* [Exercise goal]: Swap every "オイルショック" in the records for "石油危機", and repeat the lines with nothing else changed.

* [Transcribed page text]:
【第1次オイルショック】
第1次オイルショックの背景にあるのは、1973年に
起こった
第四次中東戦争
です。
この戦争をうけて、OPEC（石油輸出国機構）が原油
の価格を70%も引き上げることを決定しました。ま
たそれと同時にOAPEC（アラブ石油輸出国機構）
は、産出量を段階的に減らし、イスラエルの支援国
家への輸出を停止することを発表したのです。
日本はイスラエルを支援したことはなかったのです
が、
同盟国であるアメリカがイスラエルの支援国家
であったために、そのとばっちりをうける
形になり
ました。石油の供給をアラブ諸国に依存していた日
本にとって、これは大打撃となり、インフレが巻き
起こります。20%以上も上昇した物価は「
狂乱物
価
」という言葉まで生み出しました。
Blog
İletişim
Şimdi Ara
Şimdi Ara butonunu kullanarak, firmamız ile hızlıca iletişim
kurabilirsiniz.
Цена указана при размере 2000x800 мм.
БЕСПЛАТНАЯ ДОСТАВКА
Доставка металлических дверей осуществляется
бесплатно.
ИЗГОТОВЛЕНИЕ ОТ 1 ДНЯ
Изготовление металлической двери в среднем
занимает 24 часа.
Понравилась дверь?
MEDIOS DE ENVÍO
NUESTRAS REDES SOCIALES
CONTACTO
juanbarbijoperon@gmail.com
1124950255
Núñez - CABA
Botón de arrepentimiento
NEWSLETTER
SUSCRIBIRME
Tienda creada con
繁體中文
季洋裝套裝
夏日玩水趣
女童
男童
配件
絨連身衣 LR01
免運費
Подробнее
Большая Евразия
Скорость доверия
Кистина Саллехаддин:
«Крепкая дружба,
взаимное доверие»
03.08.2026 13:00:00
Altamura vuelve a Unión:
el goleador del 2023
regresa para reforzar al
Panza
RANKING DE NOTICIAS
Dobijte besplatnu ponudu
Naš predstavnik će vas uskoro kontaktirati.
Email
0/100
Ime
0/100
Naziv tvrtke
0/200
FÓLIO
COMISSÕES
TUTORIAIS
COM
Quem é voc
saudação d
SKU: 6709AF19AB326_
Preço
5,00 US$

* [Result for this exercise]:
【第1次石油危機】
第1次石油危機の背景にあるのは、1973年に
起こった
第四次中東戦争
です。
この戦争をうけて、OPEC（石油輸出国機構）が原油
の価格を70%も引き上げることを決定しました。ま
たそれと同時にOAPEC（アラブ石油輸出国機構）
は、産出量を段階的に減らし、イスラエルの支援国
家への輸出を停止することを発表したのです。
日本はイスラエルを支援したことはなかったのです
が、
同盟国であるアメリカがイスラエルの支援国家
であったために、そのとばっちりをうける
形になり
ました。石油の供給をアラブ諸国に依存していた日
本にとって、これは大打撃となり、インフレが巻き
起こります。20%以上も上昇した物価は「
狂乱物
価
」という言葉まで生み出しました。
Blog
İletişim
Şimdi Ara
Şimdi Ara butonunu kullanarak, firmamız ile hızlıca iletişim
kurabilirsiniz.
Цена указана при размере 2000x800 мм.
БЕСПЛАТНАЯ ДОСТАВКА
Доставка металлических дверей осуществляется
бесплатно.
ИЗГОТОВЛЕНИЕ ОТ 1 ДНЯ
Изготовление металлической двери в среднем
занимает 24 часа.
Понравилась дверь?
MEDIOS DE ENVÍO
NUESTRAS REDES SOCIALES
CONTACTO
juanbarbijoperon@gmail.com
1124950255
Núñez - CABA
Botón de arrepentimiento
NEWSLETTER
SUSCRIBIRME
Tienda creada con
繁體中文
季洋裝套裝
夏日玩水趣
女童
男童
配件
絨連身衣 LR01
免運費
Подробнее
Большая Евразия
Скорость доверия
Кистина Саллехаддин:
«Крепкая дружба,
взаимное доверие»
03.08.2026 13:00:00
Altamura vuelve a Unión:
el goleador del 2023
regresa para reforzar al
Panza
RANKING DE NOTICIAS
Dobijte besplatnu ponudu
Naš predstavnik će vas uskoro kontaktirati.
Email
0/100
Ime
0/100
Naziv tvrtke
0/200
FÓLIO
COMISSÕES
TUTORIAIS
COM
Quem é voc
saudação d
SKU: 6709AF19AB326_
Preço
5,00 US$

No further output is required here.